O juiz auxiliar da Corregedoria Fábio Ataíde destaca que o projeto permite que a partir da escrita o apenado “possa contar a própria história, em um trabalho de ressignificação do crime praticado e do agressor junto à sociedade”, surgindo daí a possibilidade de restauração. O magistrado explicou que atividades de escrita (que podem ser conjugadas com estudo, alfabetização e leitura do apenado) vem complementar as ações de justiça restaurativa que vem sendo realizadas pelo Poder Judiciário. A justiça restaurativa se baseia no diálogo para resolução de conflitos, visando restaurar a condição de sujeito do apenado.

Com o “Escritores no cárcere: restauração pela escrita” o preso pode reduzir até 48 dias de sua pena por ano. Cada texto apresentado corresponde a menos quatro dias de prisão – o apenado poderá apresentar um texto mensal.

Transformação

Cumprindo pena na Penitenciária de Alcaçuz por tráfico de drogas, o apenado Newton Albuquerque participou do evento para mostrar o poder de transformação pela escrita. Ele já escreveu cinco livros e quer servir como exemplo para os demais presos, de que a ressocialização é possível mesmo por vontade própria, sem contar com a estrutura do Estado. Apesar disso, ressalta que todo apoio é importante. Newton está finalizando seu livro mais recente, uma autobiografia chamada “A escolha errada”, que traz um capítulo narrando a rebelião em Alcaçuz sob a sua perspectiva.

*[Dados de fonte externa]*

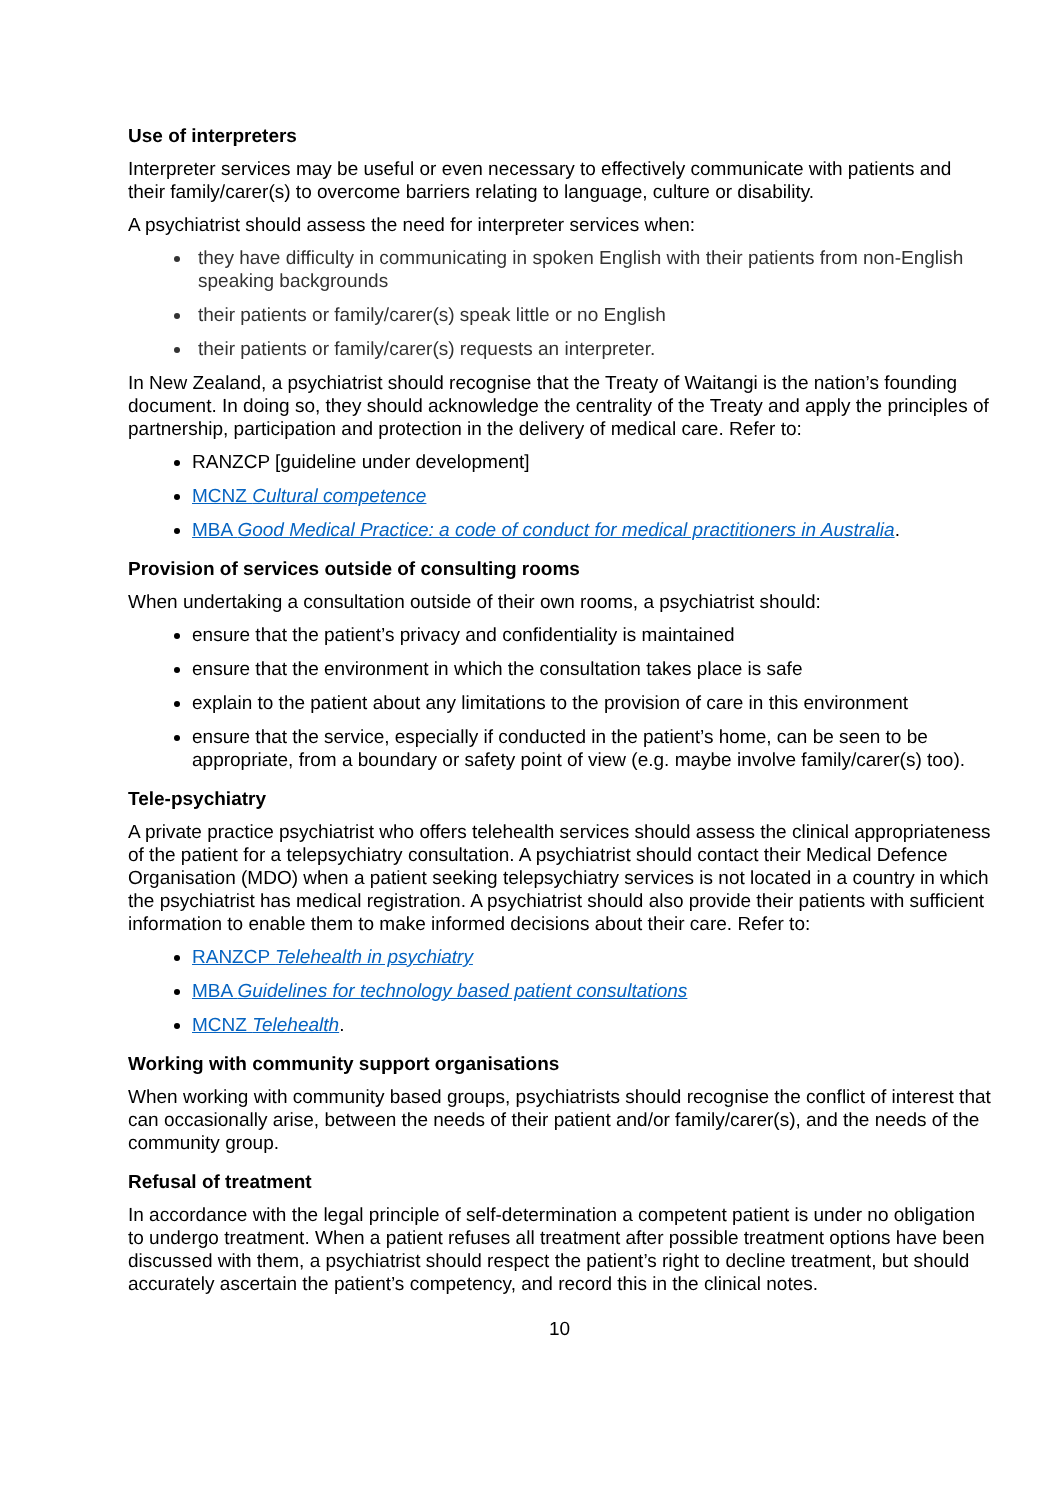Use of interpreters
Interpreter services may be useful or even necessary to effectively communicate with patients and their family/carer(s) to overcome barriers relating to language, culture or disability.
A psychiatrist should assess the need for interpreter services when:
they have difficulty in communicating in spoken English with their patients from non-English speaking backgrounds
their patients or family/carer(s) speak little or no English
their patients or family/carer(s) requests an interpreter.
In New Zealand, a psychiatrist should recognise that the Treaty of Waitangi is the nation’s founding document. In doing so, they should acknowledge the centrality of the Treaty and apply the principles of partnership, participation and protection in the delivery of medical care. Refer to:
RANZCP [guideline under development]
MCNZ Cultural competence
MBA Good Medical Practice: a code of conduct for medical practitioners in Australia.
Provision of services outside of consulting rooms
When undertaking a consultation outside of their own rooms, a psychiatrist should:
ensure that the patient’s privacy and confidentiality is maintained
ensure that the environment in which the consultation takes place is safe
explain to the patient about any limitations to the provision of care in this environment
ensure that the service, especially if conducted in the patient’s home, can be seen to be appropriate, from a boundary or safety point of view (e.g. maybe involve family/carer(s) too).
Tele-psychiatry
A private practice psychiatrist who offers telehealth services should assess the clinical appropriateness of the patient for a telepsychiatry consultation. A psychiatrist should contact their Medical Defence Organisation (MDO) when a patient seeking telepsychiatry services is not located in a country in which the psychiatrist has medical registration. A psychiatrist should also provide their patients with sufficient information to enable them to make informed decisions about their care. Refer to:
RANZCP Telehealth in psychiatry
MBA Guidelines for technology based patient consultations
MCNZ Telehealth.
Working with community support organisations
When working with community based groups, psychiatrists should recognise the conflict of interest that can occasionally arise, between the needs of their patient and/or family/carer(s), and the needs of the community group.
Refusal of treatment
In accordance with the legal principle of self-determination a competent patient is under no obligation to undergo treatment. When a patient refuses all treatment after possible treatment options have been discussed with them, a psychiatrist should respect the patient’s right to decline treatment, but should accurately ascertain the patient’s competency, and record this in the clinical notes.
10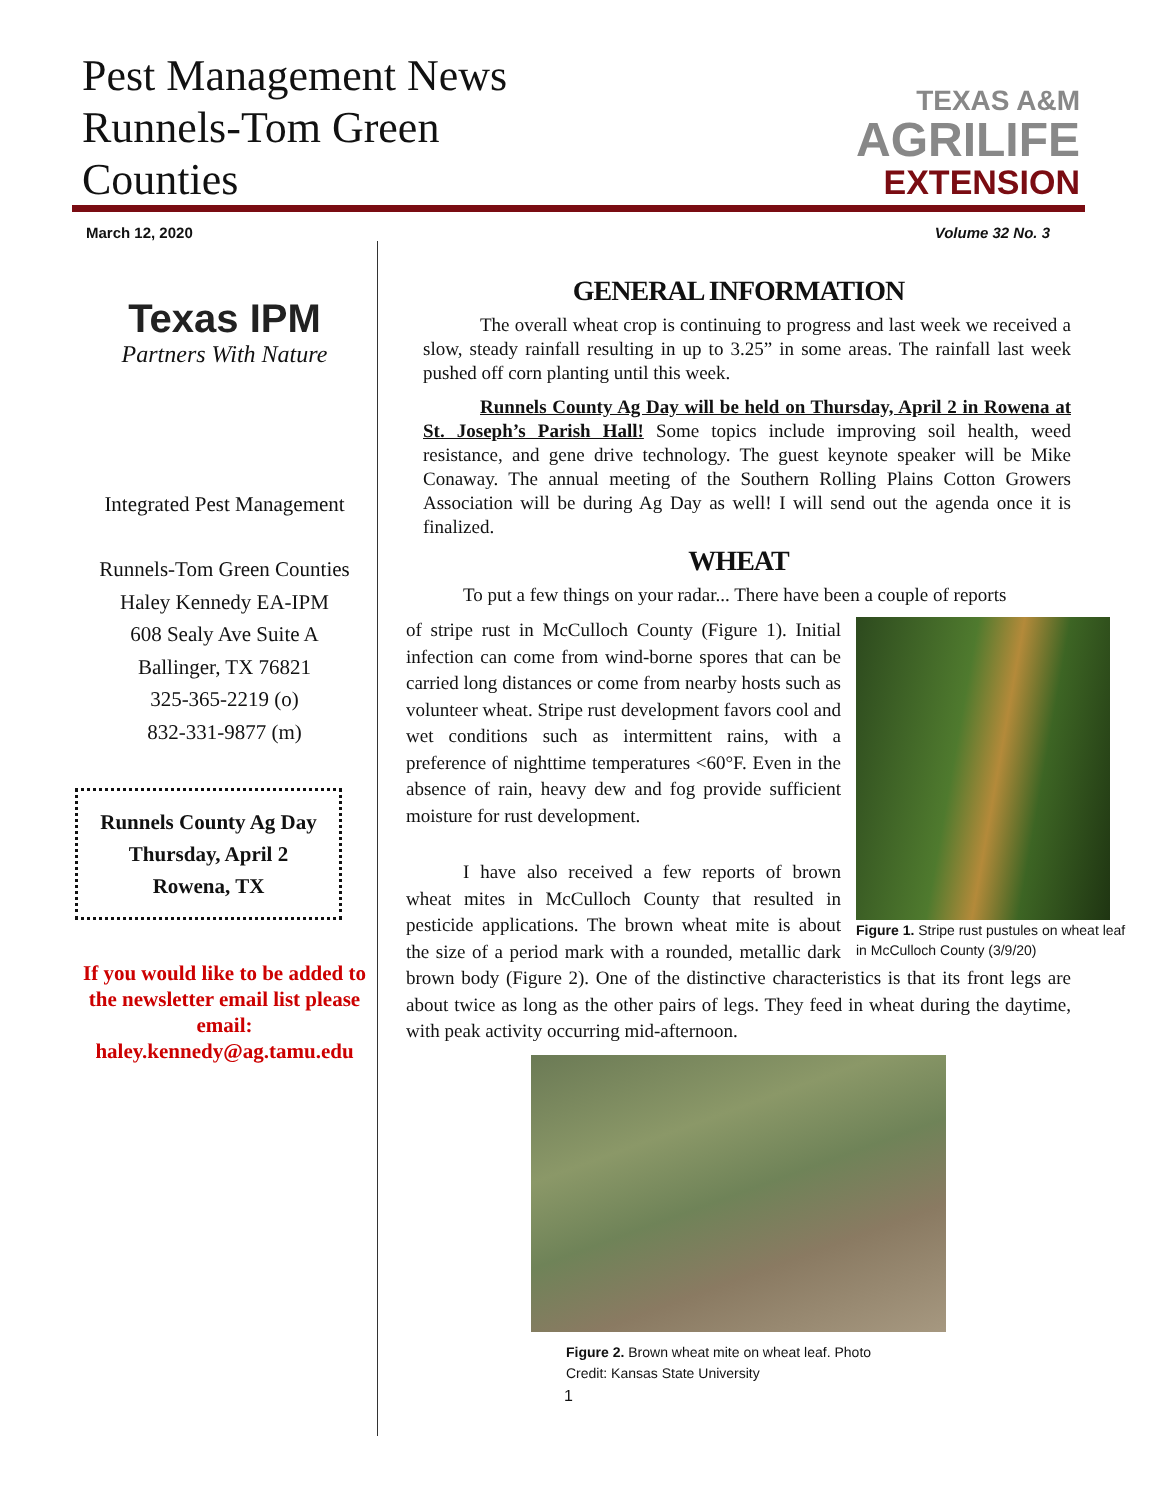Pest Management News
Runnels-Tom Green
Counties
TEXAS A&M
AGRILIFE
EXTENSION
March 12, 2020 Volume 32 No. 3
Texas IPM
Partners With Nature
Integrated Pest Management
Runnels-Tom Green Counties
Haley Kennedy EA-IPM
608 Sealy Ave Suite A
Ballinger, TX 76821
325-365-2219 (o)
832-331-9877 (m)
Runnels County Ag Day
Thursday, April 2
Rowena, TX
If you would like to be added to the newsletter email list please email:
haley.kennedy@ag.tamu.edu
GENERAL INFORMATION
   The overall wheat crop is continuing to progress and last week we received a slow, steady rainfall resulting in up to 3.25” in some areas. The rainfall last week pushed off corn planting until this week.
   Runnels County Ag Day will be held on Thursday, April 2 in Rowena at St. Joseph’s Parish Hall! Some topics include improving soil health, weed resistance, and gene drive technology. The guest keynote speaker will be Mike Conaway. The annual meeting of the Southern Rolling Plains Cotton Growers Association will be during Ag Day as well! I will send out the agenda once it is finalized.
WHEAT
   To put a few things on your radar... There have been a couple of reports
Figure 1. Stripe rust pustules on wheat leaf in McCulloch County (3/9/20)
of stripe rust in McCulloch County (Figure 1). Initial infection can come from wind-borne spores that can be carried long distances or come from nearby hosts such as volunteer wheat. Stripe rust development favors cool and wet conditions such as intermittent rains, with a preference of nighttime temperatures <60°F. Even in the absence of rain, heavy dew and fog provide sufficient moisture for rust development.
   I have also received a few reports of brown wheat mites in McCulloch County that resulted in pesticide applications. The brown wheat mite is about the size of a period mark with a rounded, metallic dark brown body (Figure 2). One of the distinctive characteristics is that its front legs are about twice as long as the other pairs of legs. They feed in wheat during the daytime, with peak activity occurring mid-afternoon.
Figure 2. Brown wheat mite on wheat leaf. Photo Credit: Kansas State University
1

Dentre os detentos da APAC, Márcio Xavier afirmou ter bastante interesse em participar do projeto, pois mantém uma leitura constante e já escreve diários sobre sua vivência no cárcere. Ele teve conhecimento da APAC quando cumpria parte de sua pena na Penitenciária Estadual de Alcaçuz. Trabalhando no setor de cozinha do presídio, os agentes lhe pediam para listar os alimentos que faltavam para as refeições. Depois passou a escrever relatórios sobre as atividades da cozinha e os agentes perceberam sua boa capacidade para escrita.

Márcio Xavier tem predileção por textos de Machado de Assis e Zibia Gasparetto, e prestou o ENEM no passado, mas não foi aprovado no exame, e tentará novamente no ano que vem.

Em contraposição ao ambiente vivenciado na APAC, Márcio Xavier afirma que em Alcaçuz o preso “nunca é ouvido, e é tratado de forma desumana”, sendo também assediados por outros apenados pertencentes a facções que impõem a participação em novos crimes.

A cerimônia contou com a presença da corregedora geral de Justiça, desembargadora Maria Zeneide Bezerra; do juiz Gustavo Marinho, coordenador do programa Novos Rumos da Execução Penal; do juiz corregedor auxiliar Fábio Ataíde; da juíza Cristiany Batista, diretora do foro da comarca de Macau; da promotora de Justiça de Macau Raquel Fagundes; da advogada Márcia Gomes, representando a OAB; do secretário estadual de Justiça e Cidadania, Walber Virgulino; do vice-prefeito de Macau, Rodrigo Aladim; e do diretor da APAC de Macau, Joseilson de Oliveira.